Chad Forcier

Utah Jazz
- Position: Assistant coach
- League: NBA

Career information
- High school: Rainier (Rainier, Washington)
- College: Seattle Pacific (1991–1995)
- Coaching career: 1994–present

Career history

Coaching
- 1994–1997: Lake Washington High School (junior varsity coach/varsity assistant)
- 1997–2000: Oregon State (assistant)
- 2000–2001: Portland (assistant)
- 2001–2003: Detroit Pistons (assistant)
- 2003–2007: Indiana Pacers (assistant)
- 2007–2016: San Antonio Spurs (assistant)
- 2016–2018: Orlando Magic (assistant)
- 2018–2019: Memphis Grizzlies (assistant)
- 2019–2023: Milwaukee Bucks (assistant)
- 2023–2024: Utah Jazz (assistant)
- 2024–2025: Phoenix Suns (assistant)
- 2025–present: Utah Jazz (assistant)

Career highlights
- As assistant coach: 2× NBA champion (2014, 2021);

= Chad Forcier =

Basketball coach

Chad Forcier is an assistant coach for the Utah Jazz of the National Basketball Association (NBA). He has previously worked for the Phoenix Suns, the Milwaukee Bucks, the Memphis Grizzlies, and the Orlando Magic as well.

== Career ==
Forcier attended Seattle Pacific University, but did not play basketball there, graduating in 1995. During his time in college, he started his coaching career, joining the Seattle SuperSonics of the National Basketball Association (NBA) as an intern in 1992. He spent five seasons with the SuperSonics, working for head coach George Karl. From 1994 to 1997, Forcier also served as varsity assistant coach and JV head coach at Lake Washington High School in Kirkland, Washington. In 1997, he was named an assistant coach at Oregon State University where he spent three seasons, before moving to the University of Portland to serve as an assistant during the 2000–01 season.

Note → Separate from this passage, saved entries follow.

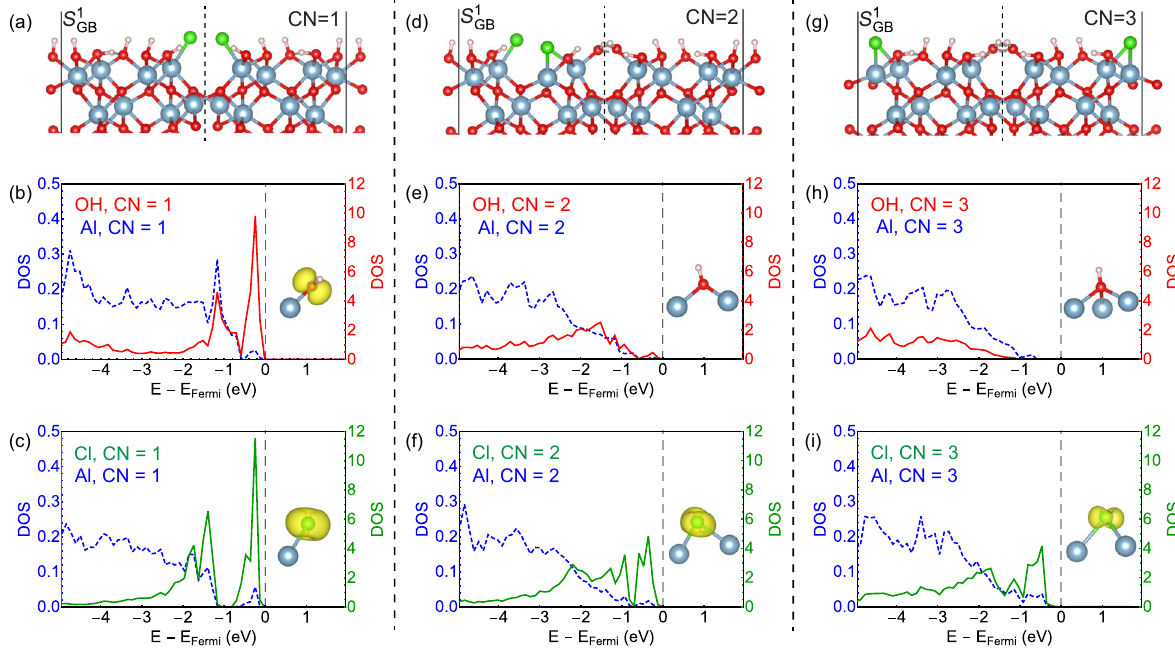
Fig. 9 Surface electronic structures for 2 Cl OH at different sites. a 2 Cl OH adsorbed at the OH sites with CN = 1. For clarity, only atoms within two oxygen layers from the surface are shown. b PDOS at the CN = 1 sites for the saturated surface before the Cl OH adsorption. The solid red line represents the PDOS of the 2 OH. The dashed blue line represents the PDOS of the 2 Al that are bonded to the 2 OH. c PDOS at the CN = 1 sites for Cl OH . The solid green line represents the 2 Cl. The dashed blue line represents the PDOS of the Al atoms that is bonded to the Cl. d – f Surface con fi guration ( d ), the PDOS of Al/OH before the Cl OH adsorption ( e ), and the PDOS of Al/Cl after the Cl OH adsorption ( f ) at the sites of CN = 2. g – i Surface con fi guration ( g ), the PDOS of Al/OH before the Cl OH adsorption ( h ), and the PDOS of Al/Cl after the Cl OH adsorption ( i ) at the sites of CN = 3. For all PDOS plots, inset fi gures show the partial charge density of the anion species integrated over the PDOS peak just below the Fermi level (E − E Fermi ∈ [ − 1, 0]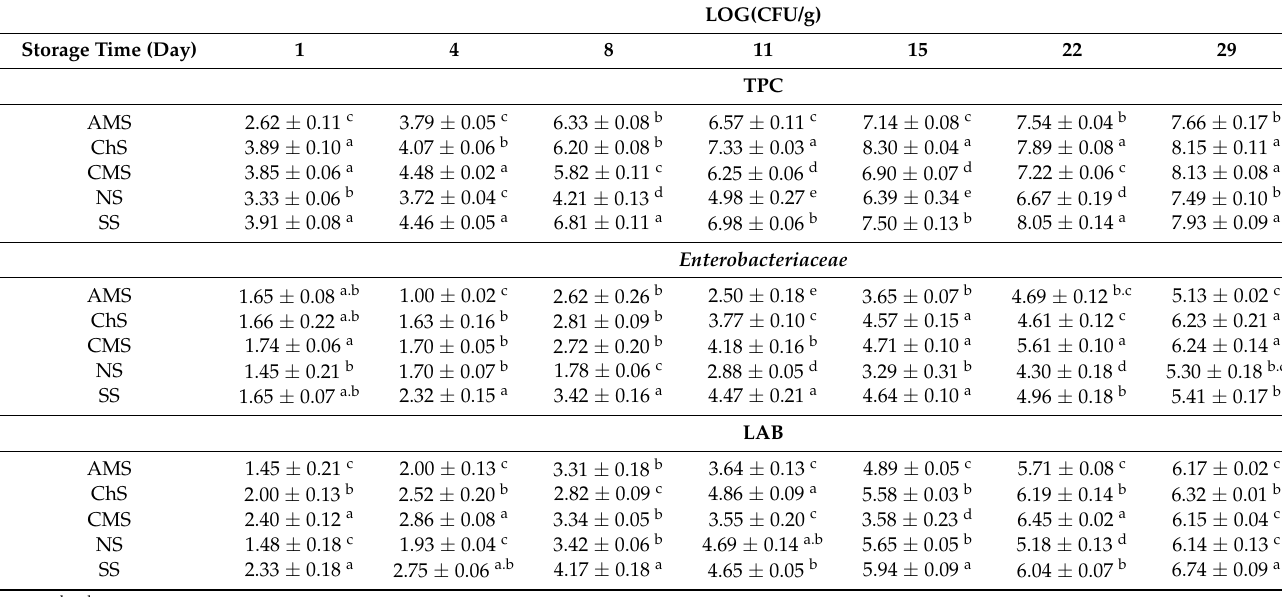
Table 1. Effect of Aronia melanocarpa, Chaenomeles superba and Cornus mas leaf extracts on microbial counts in pork sausages stored in MAP at 4 ◦ C (mean ±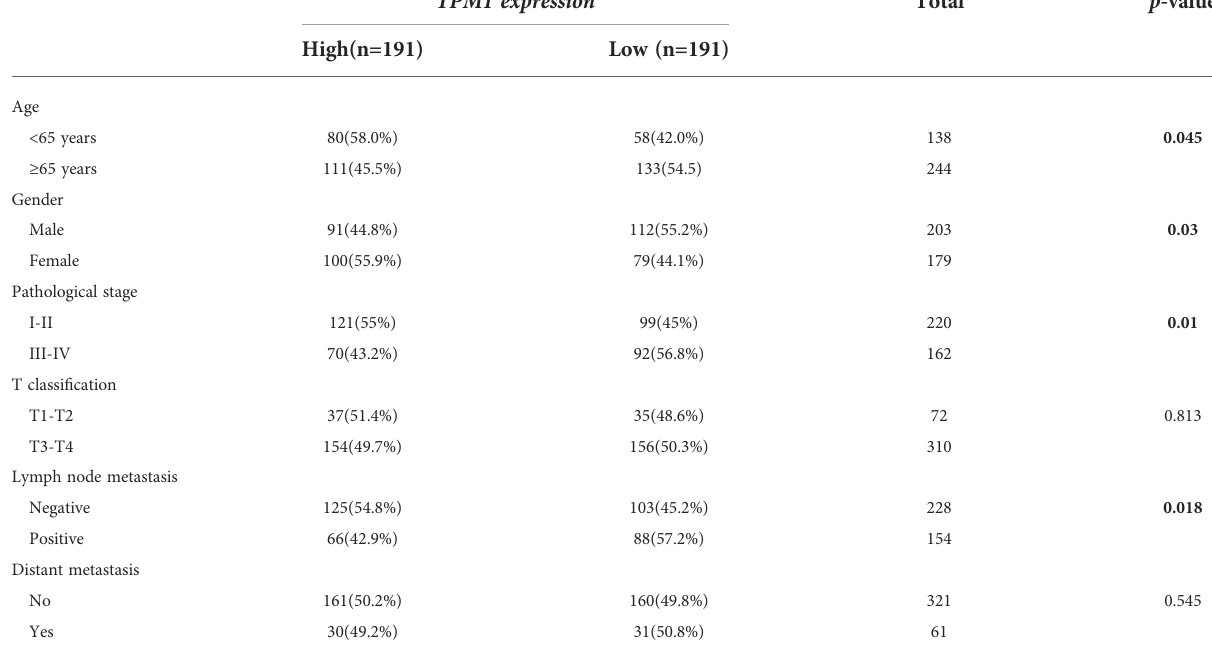
TABLE 2 Correlation analysis of TPM1 for clinical factors.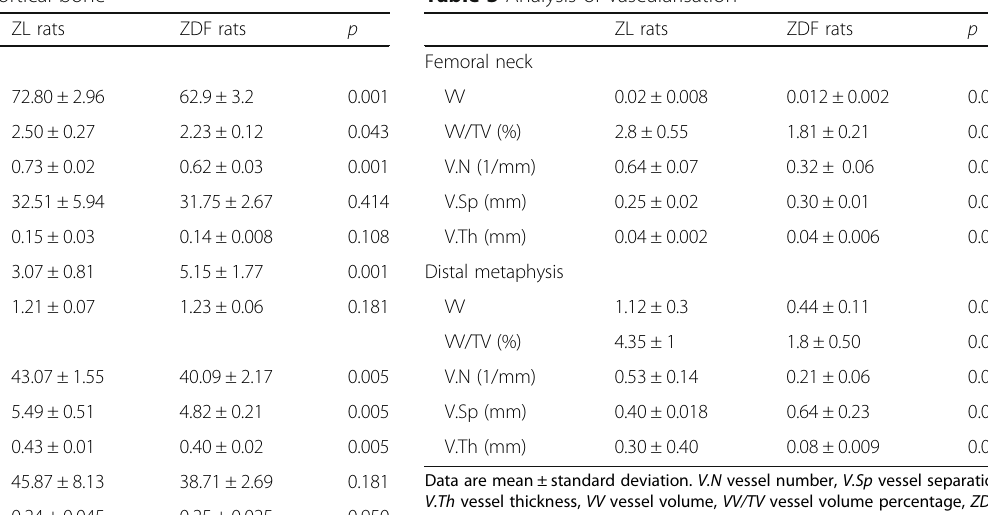
Table 3 Analysis of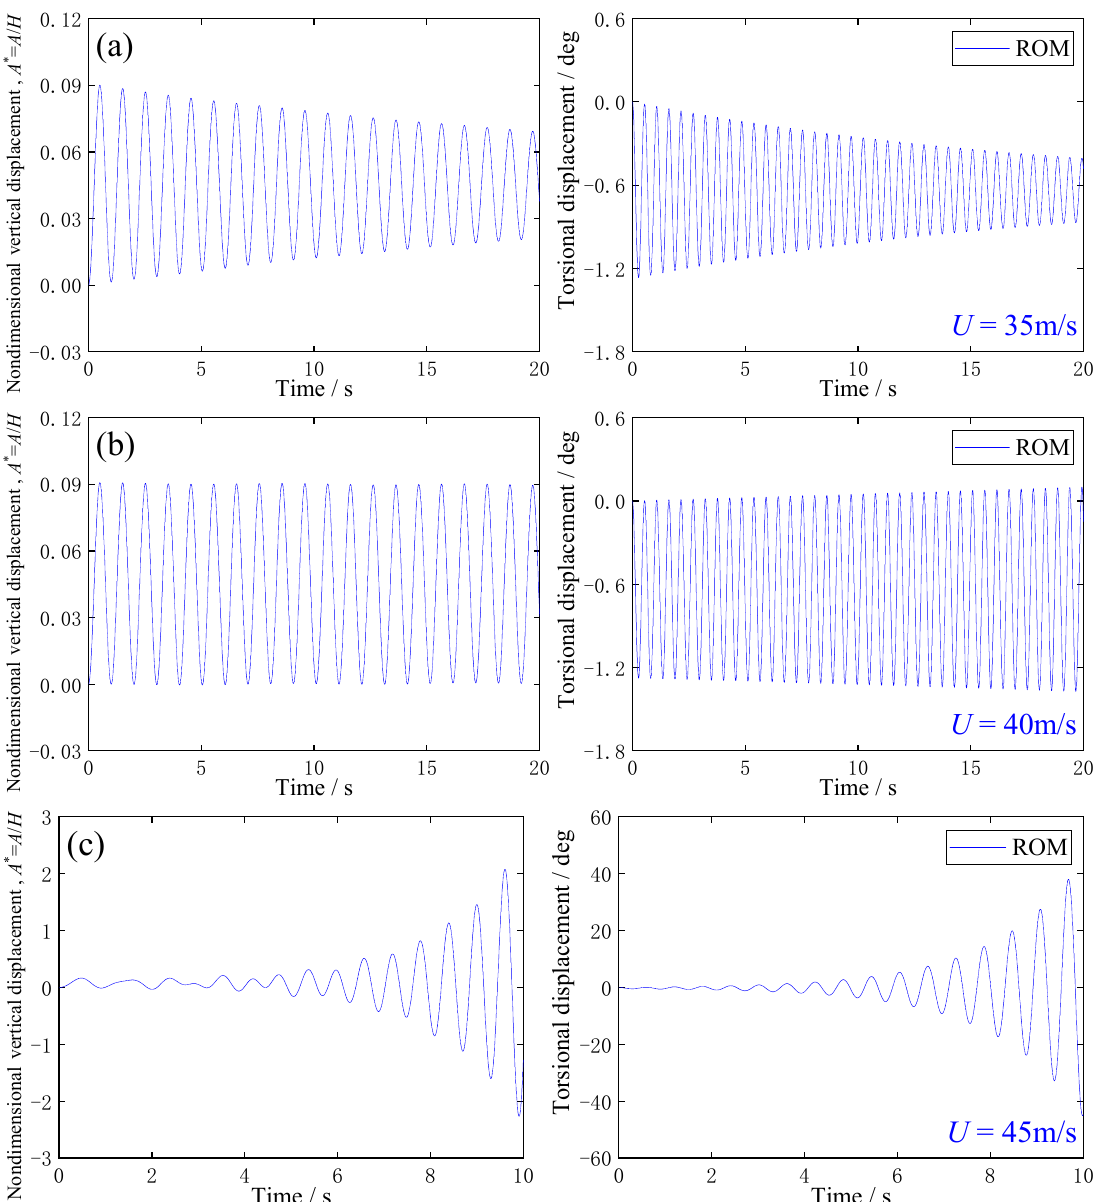
Figure 10. Vertical and torsional displacements of the main deck section of GBEB, based on the ROM method under incoming wind speeds of ( a ) 35 m/s, ( b ) 40 m/s, and ( c ) 45 m/s for the prototype bridge, respectively.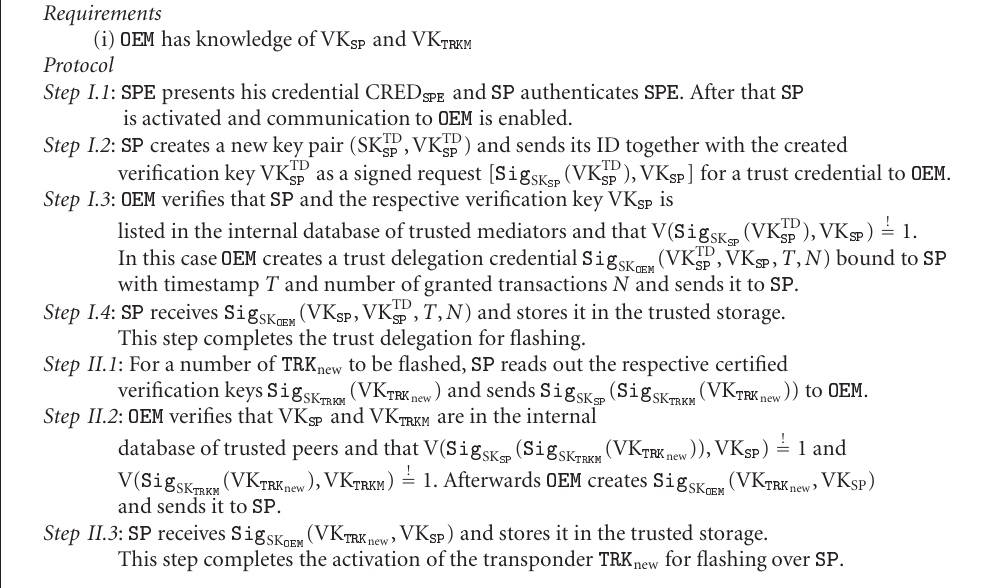
Algorithm 4: Initialization step for mediated key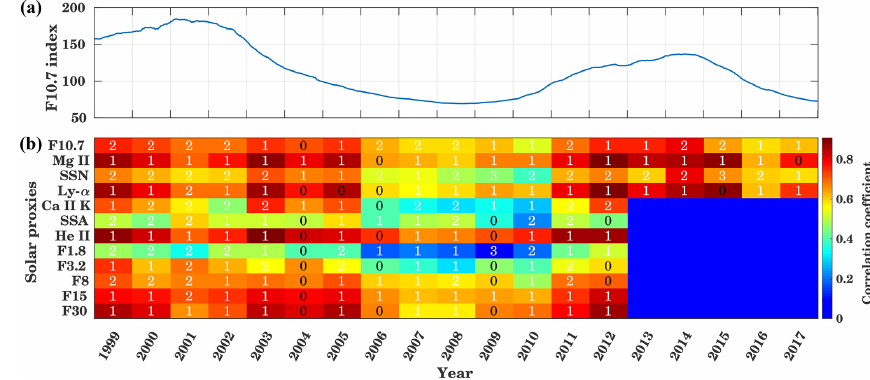
Figure 9. In panel (a) , the 365d running mean time series of F10.7 is shown. Panel (b) displays yearly cross-correlations and time delays between GTEC and different solar proxies for the years 1999 to 2017 at the timescale of 16 to 32d. The background colors give the maximum correlation coefficient, and the inserted numbers show the delay in days corresponding to maximum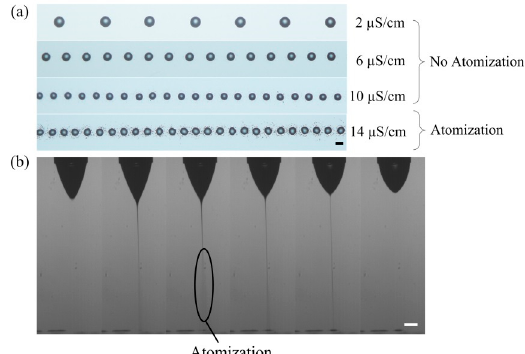
Figure 4. The atomization in e-jet printing: ( a ) the image of printed droplets on a silicon wafer; ( b ) the jetting process for liquid with a conductivity of 14 µS/cm. The time interval between adjacent images was 143 µs. The viscosity of the liquids was 60 mPa·s. The applied voltage was 2150 V. The nozzle-to-substrate distance was 1.5 mm. The moving speed of the substrate was 20 mm/s. Scale bar represents 100 µm.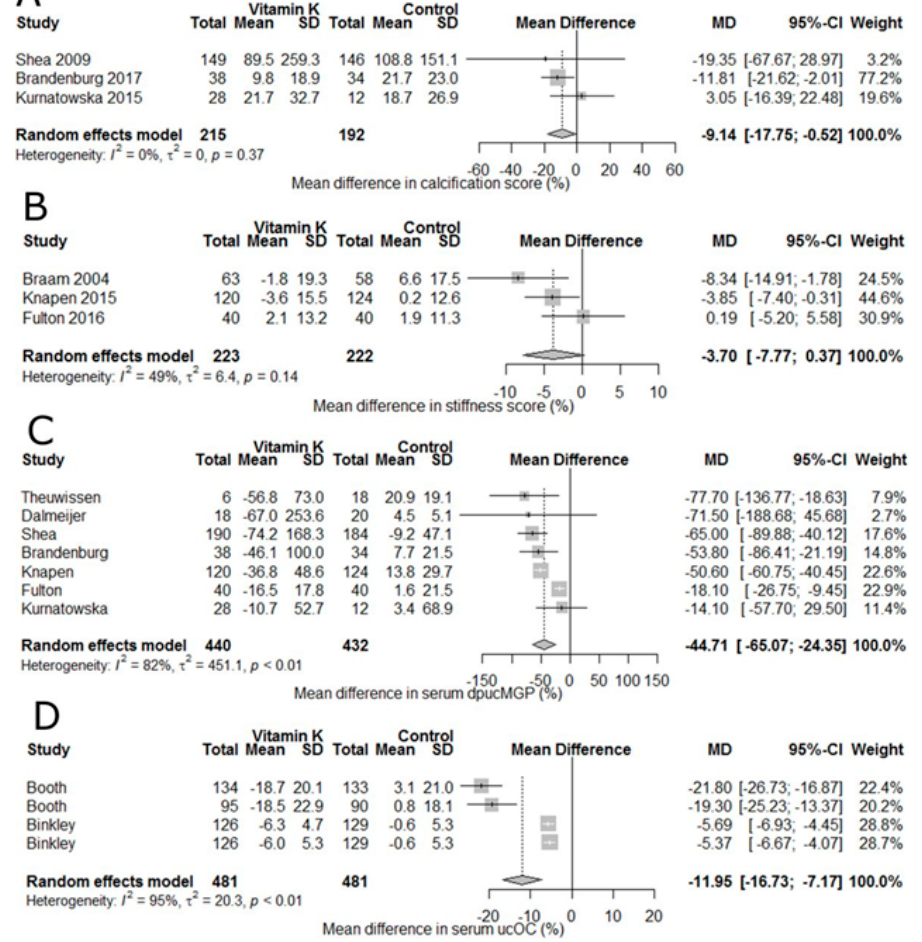
Figure 5 . Forest plots showing the effect of vitamin K supplementation . ( A ) % change in vascular calcification. ( B ) Vascular stiffness. ( C ) Serum dephospho-uncarboxylated matrix Gla protein (dp- u cMGP). ( D ) serum uncarboxylated osteocalcin ( u cOC). Data are presented as mean % difference and 95% CI. From [168].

In 2001, Forcier began to work as an assistant coach for Rick Carlisle in the NBA, spending two seasons with the Detroit Pistons (2001–03) and then four with the Indiana Pacers (2003–07). Since 2007 he has served as an assistant coach for the San Antonio Spurs, where he is responsible for player development. In 2014, Forcier won his first NBA championship after the Spurs defeated the Miami Heat in five games. On June 29, 2016, Forcier was hired by the Orlando Magic as an assistant coach. On June 15, 2018, Forcier was hired by the Memphis Grizzlies as an assistant coach. In 2021, Forcier, who was a Milwaukee Bucks coaching assistant from 2019 until 2023, won his second NBA championship after the Bucks defeated the Phoenix Suns in six games. Following head coach Mike Budenholzer's departure from the Bucks, Forcier would sign up to be an assistant coach for the Utah Jazz. He would stay at that position for one season before departing to join the Phoenix Suns as an assistant coach for Mike Budenholzer's new coaching staff there.

== Personal life ==
Forcier's brother, Todd, is the strength and conditioning coach for the University of Kentucky men's basketball team and his sister, Jade Hayes, is the girls' basketball coach at Bellevue Christian High School in Bellevue, Washington.